A Go library for extracting, decoding, and encoding CEA-608/708 closed captions from H.264 and H.265/HEVC video streams. Zero dependencies.
go get github.com/zsiec/ccx
ccx turns raw H.264 and H.265/HEVC NAL units into fully structured, styled caption data — and provides a compact binary codec for sending that data over the wire.
H.264 SEI NAL → ExtractCaptions() ─┐
├→ CEA608Decoder / CEA708Service → StyledRegions() → Serialize()
H.265 SEI NAL → ExtractCaptionsHEVC() ─┘
Three layers, usable independently:
| Layer | What | Entry Points |
|---|---|---|
| Extract | Pull caption bytes out of SEI NALs | ExtractCaptions() (H.264), ExtractCaptionsHEVC() (H.265) |
| Decode | Full CEA-608/708 state machines | CEA608Decoder, CEA708Service, CEA708Decoder |
| Codec | Compact binary serialization | CaptionFrame.Serialize(), DeserializeCaptionFrame() |
dec := ccx.NewCEA608Decoder()
// Feed byte pairs from your caption stream
text := dec.Decode(cc1, cc2)
if text != "" {
fmt.Println(text) // Plain text output
}
// Or get full structured data with styling
regions := dec.StyledRegions()
for _, reg := range regions {
for _, row := range reg.Rows {
for _, span := range row.Spans {
fmt.Printf("%q fg=%s italic=%v\n", span.Text, span.FgColor, span.Italic)
}
}
}svc := ccx.NewCEA708Service()
// Define a window and write text
svc.ProcessBlock(data)
text := svc.DisplayText()
// Structured output with full window attributes
regions := svc.StyledRegions()
// regions[i].Justify, .FillColor, .AnchorV, .Priority, etc.cd := ccx.ExtractCaptions(nalData)
dec608 := ccx.NewCEA608Decoder()
for _, pair := range cd.CC608Pairs {
text := dec608.Decode(pair.Data[0], pair.Data[1])
}
dec708 := ccx.NewCEA708Decoder()
for _, pair := range cd.DTVCC {
text := dec708.AddTriplet(pair)
}cd := ccx.ExtractCaptionsHEVC(nalData)
// Same decoding pipeline — only the extraction differs
dec608 := ccx.NewCEA608Decoder()
for _, pair := range cd.CC608Pairs {
text := dec608.Decode(pair.Data[0], pair.Data[1])
}// When scanning a bitstream, identify SEI NALs by header:
if ccx.IsH264SEI(nalHeader) {
cd := ccx.ExtractCaptions(nalData)
}
if ccx.IsHEVCSEI(nalHeader0) {
cd := ccx.ExtractCaptionsHEVC(nalData)
}frame := &ccx.CaptionFrame{
Channel: 1,
Regions: regions, // from StyledRegions()
}
// Encode to compact binary (~60 bytes for typical caption)
wire := frame.Serialize()
// Decode on the other end
decoded := ccx.DeserializeCaptionFrame(wire)A TypeScript decoder is included in js/decode.ts for browser-side parsing.
The ccx command-line tool reads H.264 or H.265 Annex B bitstreams and extracts captions in multiple output formats.
go install github.com/zsiec/ccx/cmd/ccx@latestccx [flags] [file]
Reads from a file or stdin.
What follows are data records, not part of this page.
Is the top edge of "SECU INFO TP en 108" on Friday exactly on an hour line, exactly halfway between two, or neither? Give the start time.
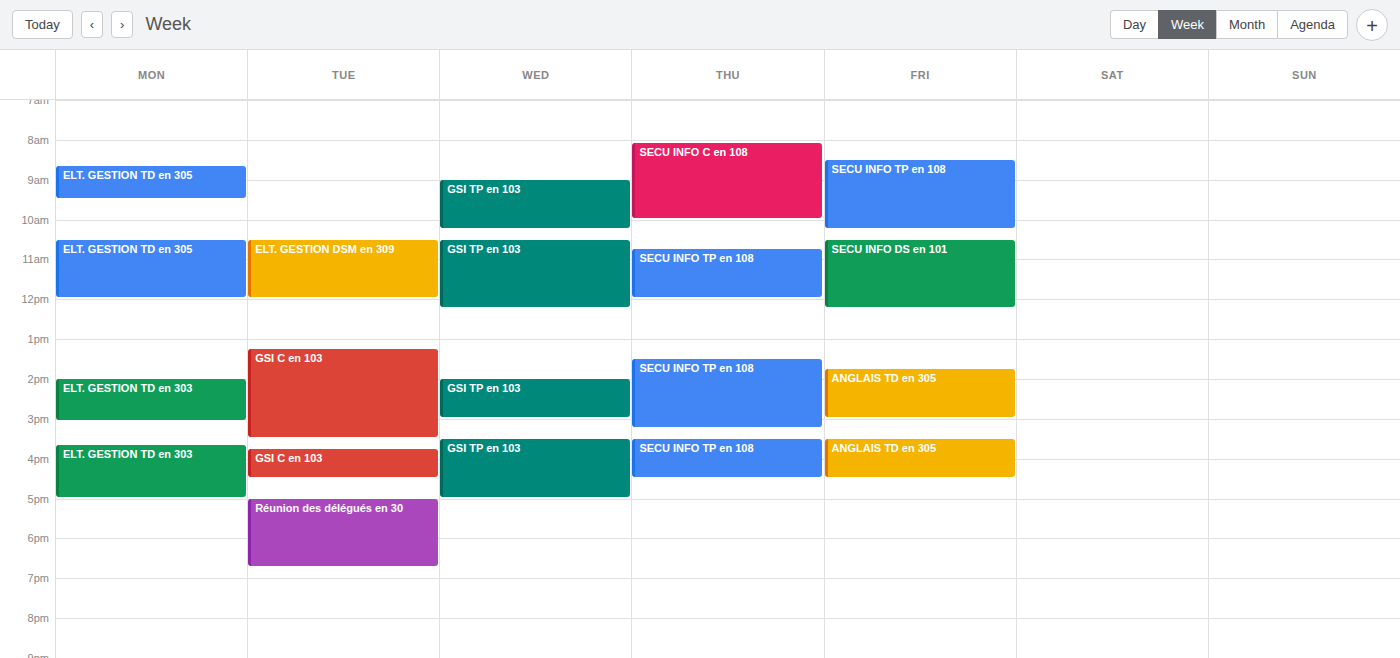
8:30 AM -- halfway between the 8 AM and 9 AM lines.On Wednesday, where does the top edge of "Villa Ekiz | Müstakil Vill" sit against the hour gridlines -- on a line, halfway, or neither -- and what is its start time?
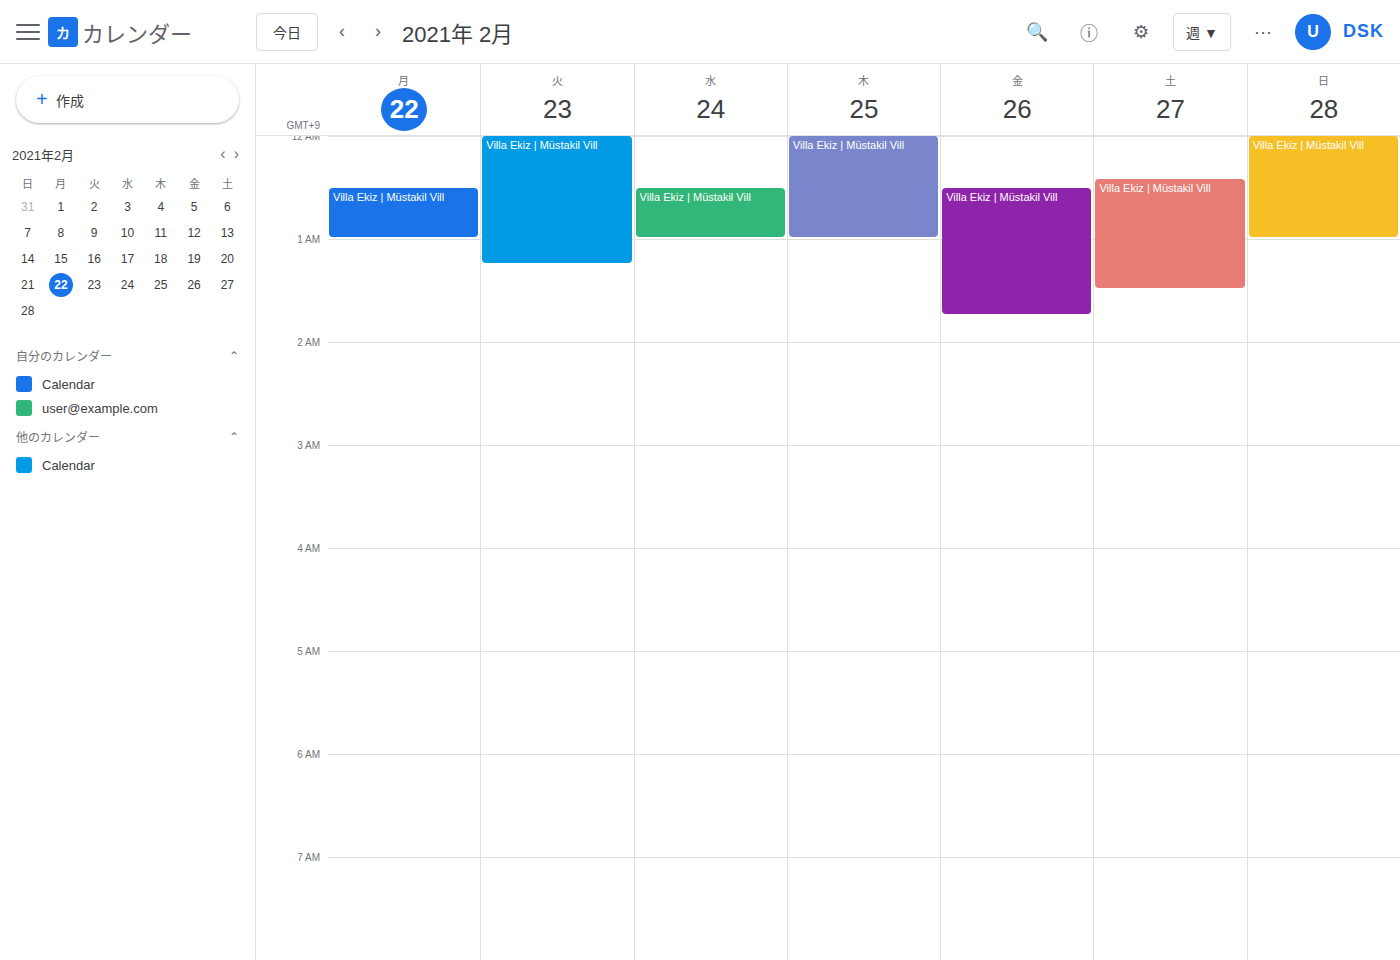
12:30 AM -- halfway between the 12 AM and 1 AM lines.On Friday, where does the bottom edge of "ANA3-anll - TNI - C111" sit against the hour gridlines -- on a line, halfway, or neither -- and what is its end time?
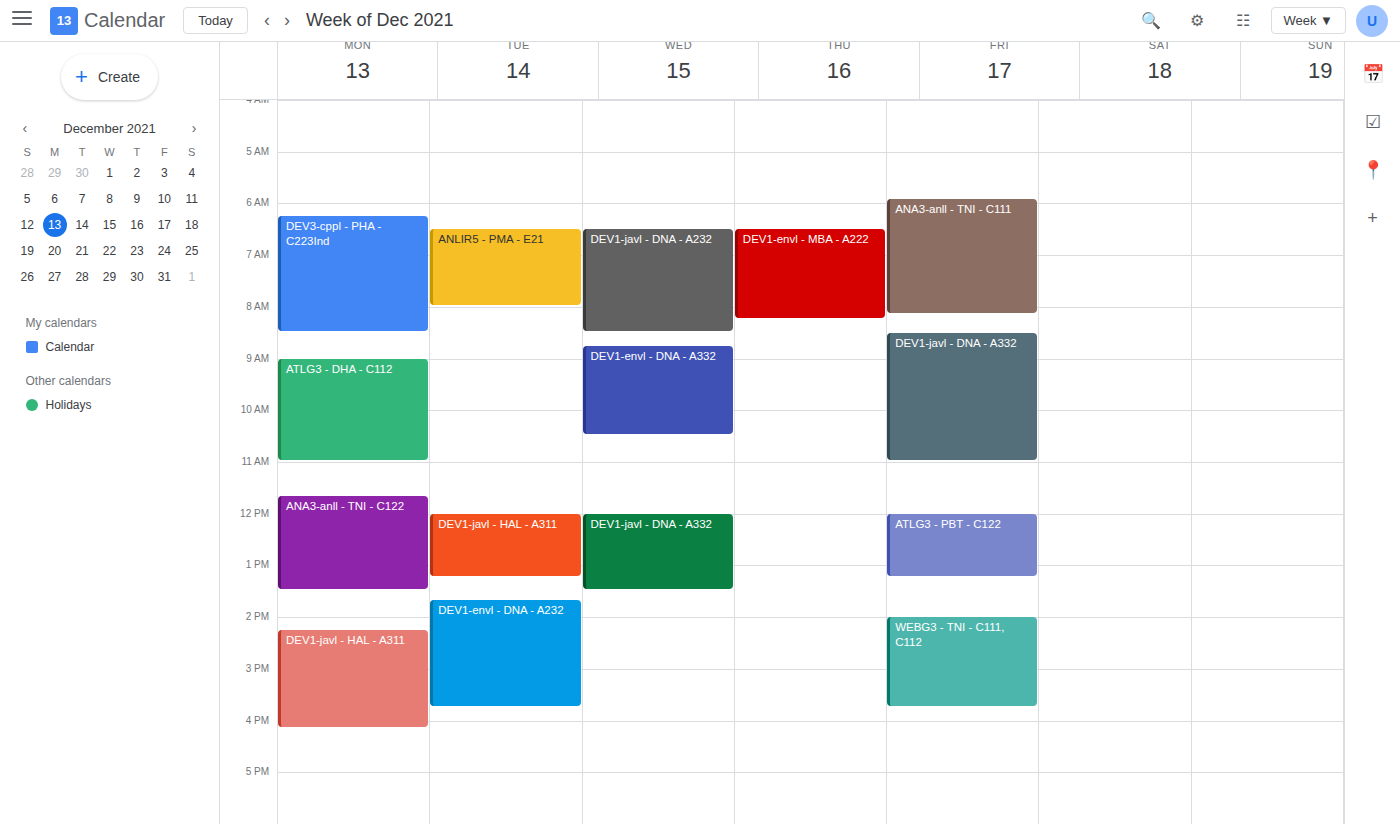
08:10 -- neither: 10 minutes below the 08:00 line and 50 minutes above the 09:00 line.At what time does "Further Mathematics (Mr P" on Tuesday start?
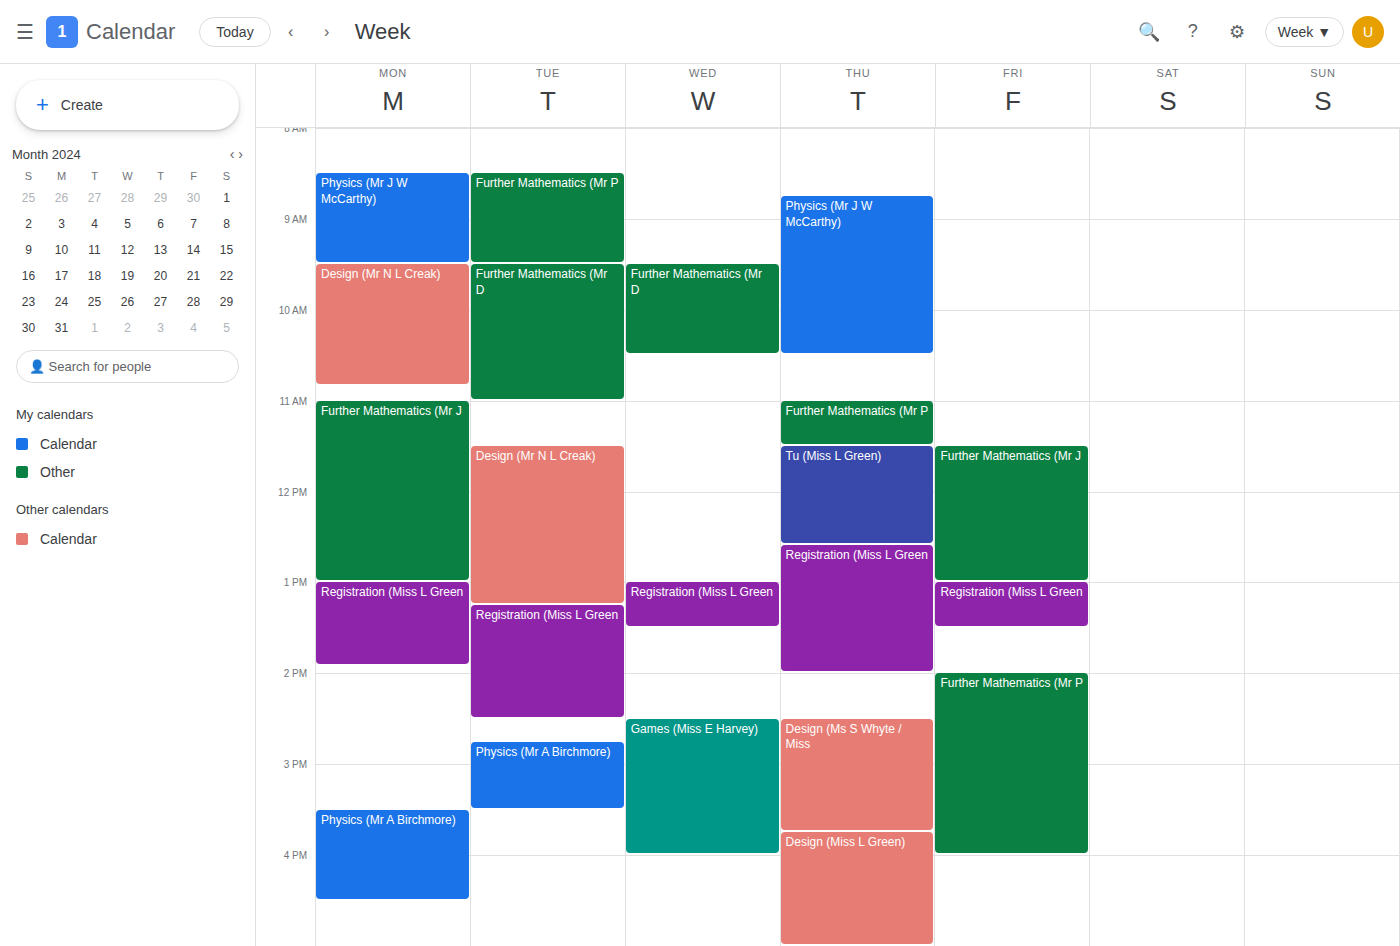
8:30 AM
The codec is auto-detected from NAL unit headers, or can be forced with --codec.
| Format | Flag | Description |
|---|---|---|
| text | -f text |
Caption text with NAL indices (default) |
| json | -f json |
Structured JSON with full styling/positioning data |
| render | -f render |
Visual terminal rendering with ANSI colors and box-drawing |
| raw | -f raw |
Hex dump of caption byte pairs with protocol decoding |
# Basic text extraction
ccx testdata/h264_608_rollup2.h264
# Visual rendering with ANSI colors
ccx -f render testdata/h264_708_multiwindow.h264
# Full structured JSON output
ccx -f json testdata/h265_608_pac_colors.h265
# Raw byte-level debugging
ccx -f raw testdata/h264_608_popon.h264
# Verbose text mode (shows style attributes)
ccx -v testdata/h264_608_midrow_colors.h264
# Pipe from ffmpeg (extract from MP4/MKV containers)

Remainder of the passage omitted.